Preventive measures often create a paradox. When vaccines or fluoridation work well, the diseases they prevent become rare. As the threat fades from view, the perceived benefit of participation declines and uptake can fall. Economists and public health experts call this the prevention paradox: success reduces the visible incentive to continue participating.Even though individuals gain some personal protection through herd immunity, a public good, some still opt not to vaccinate, citing “medical freedom.” This combination of factors has diminished the public benefit of herd immunity, causing nearly an eight-fold rise in measles cases since 2024 (285 vs 2283 cases). 

Without ongoing nudges, voluntary vaccination often remains at suboptimal levels, prompting the government to develop public health policies that counteract these incentives and encourage higher vaccination rates.

The COVID pandemic involved policies that shifted incentives to encourage higher vaccination rates.

  • Public procurement to ensure supply – Operation Warp Speed
  • Subsidized vaccination through public funding and insurance reimbursement – reduce cost barriers to zero
  • Public education – a plethora of news conferences, and advertising of risk
  • Public mandates – to prevent free-riding. 

However, those mandates introduced another player into the system: forced riders—individuals compelled to participate but who see no personal benefit. All taxpayers without children who pay for public education, as well as those who prefer alternative methods for educating their children, could be considered forced riders. The Great Barrington Declaration was a cry from the forced riders, as were the individual objections of first responders and healthcare workers mandated to be vaccinated.
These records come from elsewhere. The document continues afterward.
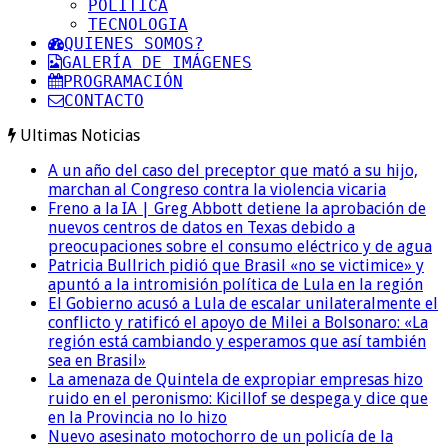
POLITICA
TECNOLOGIA
QUIENES SOMOS?
GALERÍA DE IMÁGENES
PROGRAMACIÓN
CONTACTO
Ultimas Noticias
A un año del caso del preceptor que mató a su hijo,
marchan al Congreso contra la violencia vicaria
Freno a la IA | Greg Abbott detiene la aprobación de
nuevos centros de datos en Texas debido a
preocupaciones sobre el consumo eléctrico y de agua
Patricia Bullrich pidió que Brasil «no se victimice» y
apuntó a la intromisión política de Lula en la región
El Gobierno acusó a Lula de escalar unilateralmente el
conflicto y ratificó el apoyo de Milei a Bolsonaro: «La
región está cambiando y esperamos que así también
sea en Brasil»
La amenaza de Quintela de expropiar empresas hizo
ruido en el peronismo: Kicillof se despega y dice que
en la Provincia no lo hizo
Nuevo asesinato motochorro de un policía de la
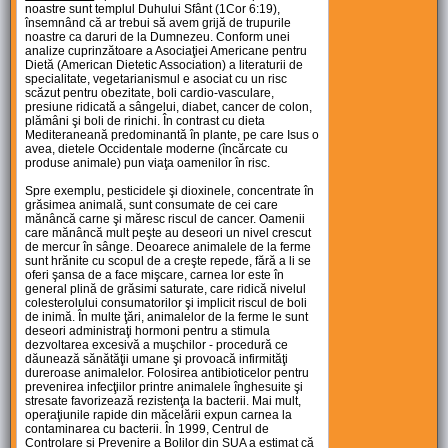
noastre sunt templul Duhului Sfânt (1Cor 6:19),
însemnând că ar trebui să avem grijă de trupurile
noastre ca daruri de la Dumnezeu. Conform unei
analize cuprinzătoare a Asociaţiei Americane pentru
Dietă (American Dietetic Association) a literaturii de
specialitate, vegetarianismul e asociat cu un risc
scăzut pentru obezitate, boli cardio-vasculare,
presiune ridicată a sângelui, diabet, cancer de colon,
plămâni şi boli de rinichi. În contrast cu dieta
Mediteraneană predominantă în plante, pe care Isus o
avea, dietele Occidentale moderne (încărcate cu
produse animale) pun viaţa oamenilor în risc.
Spre exemplu, pesticidele şi dioxinele, concentrate în
grăsimea animală, sunt consumate de cei care
mănâncă carne şi măresc riscul de cancer. Oamenii
care mănâncă mult peşte au deseori un nivel crescut
de mercur în sânge. Deoarece animalele de la ferme
sunt hrănite cu scopul de a creşte repede, fără a li se
oferi şansa de a face mişcare, carnea lor este în
general plină de grăsimi saturate, care ridică nivelul
colesterolului consumatorilor şi implicit riscul de boli
de inimă. În multe ţări, animalelor de la ferme le sunt
deseori administraţi hormoni pentru a stimula
dezvoltarea excesivă a muşchilor - procedură ce
dăunează sănătăţii umane şi provoacă infirmităţi
dureroase animalelor. Folosirea antibioticelor pentru
prevenirea infecţiilor printre animalele înghesuite şi
stresate favorizează rezistenţa la bacterii. Mai mult,
operaţiunile rapide din măcelării expun carnea la
contaminarea cu bacterii. În 1999, Centrul de
Controlare si Prevenire a Bolilor din SUA a estimat că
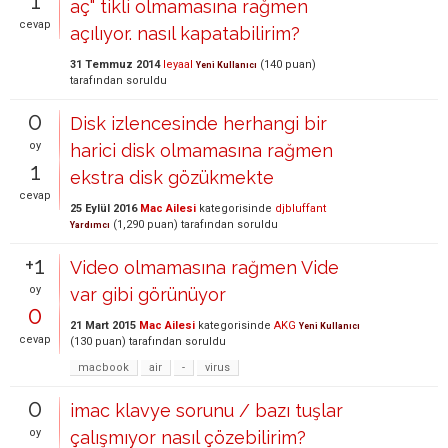
1
aç" tikli olmamasına rağmen
cevap
açılıyor. nasıl kapatabilirim?
31 Temmuz 2014
leyaal
(
140
puan)
Yeni Kullanıcı
tarafından
soruldu
0
Disk izlencesinde herhangi bir
oy
harici disk olmamasına rağmen
1
ekstra disk gözükmekte
cevap
25 Eylül 2016
Mac Ailesi
kategorisinde
djbluffant
(
1,290
puan)
tarafından
soruldu
Yardımcı
+1
Video olmamasına rağmen Vide
oy
var gibi görünüyor
0
21 Mart 2015
Mac Ailesi
kategorisinde
AKG
Yeni Kullanıcı
cevap
(
130
puan)
tarafından
soruldu
macbook
air
-
virus
0
imac klavye sorunu / bazı tuşlar
oy
çalışmıyor nasıl çözebilirim?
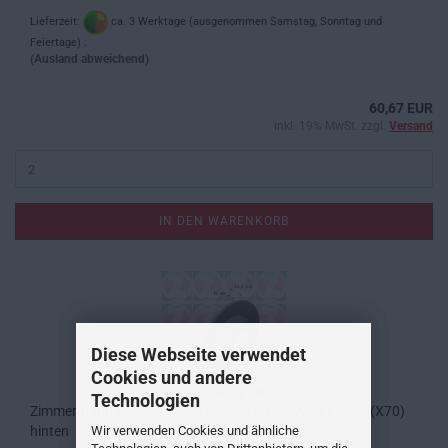
Lieferzeit:
ca. 3 Werktage (ausgenommen Samstag, Sonntag und
Feiertage) .
(Ausland abweichend)
60,67 EUR
inkl. 19% MwSt. zzgl.
Versand
IN DEN WARENKORB
Diese Webseite verwendet
Cookies und andere
Technologien
Zimmermann Bremsscheibe für OPEL MOVANO Kipper (X70)
hinten
Wir verwenden Cookies und ähnliche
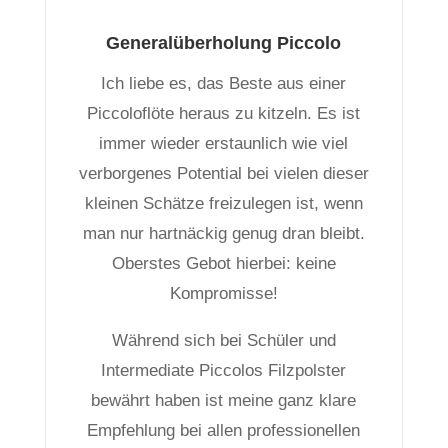
Generalüberholung Piccolo
Ich liebe es, das Beste aus einer
Piccoloflöte heraus zu kitzeln. Es ist
immer wieder erstaunlich wie viel
verborgenes Potential bei vielen dieser
kleinen Schätze freizulegen ist, wenn
man nur hartnäckig genug dran bleibt.
Oberstes Gebot hierbei: keine
Kompromisse!
Während sich bei Schüler und
Intermediate Piccolos Filzpolster
bewährt haben ist meine ganz klare
Empfehlung bei allen professionellen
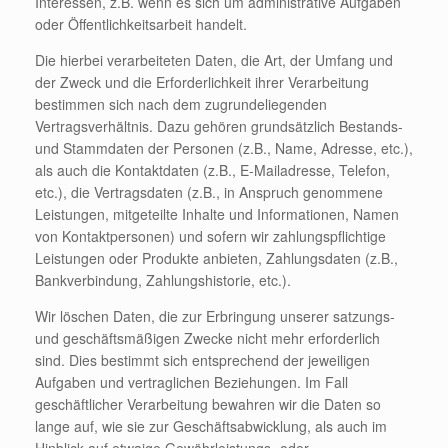
Interessen, z.B. wenn es sich um administrative Aufgaben
oder Öffentlichkeitsarbeit handelt.
Die hierbei verarbeiteten Daten, die Art, der Umfang und
der Zweck und die Erforderlichkeit ihrer Verarbeitung
bestimmen sich nach dem zugrundeliegenden
Vertragsverhältnis. Dazu gehören grundsätzlich Bestands-
und Stammdaten der Personen (z.B., Name, Adresse, etc.),
als auch die Kontaktdaten (z.B., E-Mailadresse, Telefon,
etc.), die Vertragsdaten (z.B., in Anspruch genommene
Leistungen, mitgeteilte Inhalte und Informationen, Namen
von Kontaktpersonen) und sofern wir zahlungspflichtige
Leistungen oder Produkte anbieten, Zahlungsdaten (z.B.,
Bankverbindung, Zahlungshistorie, etc.).
Wir löschen Daten, die zur Erbringung unserer satzungs-
und geschäftsmäßigen Zwecke nicht mehr erforderlich
sind. Dies bestimmt sich entsprechend der jeweiligen
Aufgaben und vertraglichen Beziehungen. Im Fall
geschäftlicher Verarbeitung bewahren wir die Daten so
lange auf, wie sie zur Geschäftsabwicklung, als auch im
Those who object to fluoride in our water supply are often forced riders. 

When it comes to risk mitigation as a public good, we need society to decide how much risk reduction we want, who pays for it, and whether participation should be voluntary with free riders or mandatory with forced riders. Vaccination, like many controversial public goods of risk mitigation such as fluorides or eliminating ultra-processed foods, is at the intersection of individual choice and collective welfare, with shifting incentives. 

When Solving Free Riders Creates Forced Riders

Economists have long focused on the free-rider problem, which occurs when a good is non-excludable. When people can't be prevented from benefiting, some will choose not to pay for it. When governments try to address the free-rider problem, often through taxes or mandates, they risk making some people support a public good they don't value or see as necessary.

Environmental regulation provides another example. Policies that cut air pollution generate a public good—clean air is non-rival and mostly non-excludable within a region. However, individuals who see the regulations as costly, unnecessary, or ideologically offensive may feel compelled to oppose a system whose benefits they devalue.

Here's the uncomfortable but unavoidable aspect of public goods: solving the free-rider problem often entails creating forced riders. Debates about vaccination mandates, fluoridated water, or taxpayer-funded education are not just disputes about science or safety. They are about how society balances two inefficiencies: the underproduction of public goods caused by free riders, and increasingly, the resentment or perceived loss of autonomy experienced by forced riders.

Every society implicitly chooses its position on that spectrum. From this perspective, debates over vaccination, fluoride, or pandemic policies are less enigmatic. They are not just disagreements over evidence or ideology but debates about where to set the boundary between voluntary cooperation and collective responsibility. Relying too heavily on choice can weaken safeguards that depend on broad participation; relying too much on enforcement can undermine trust and autonomy. Public policy thus becomes a matter of balancing—crafting institutions that promote shared benefits while avoiding the feeling that participation is forced.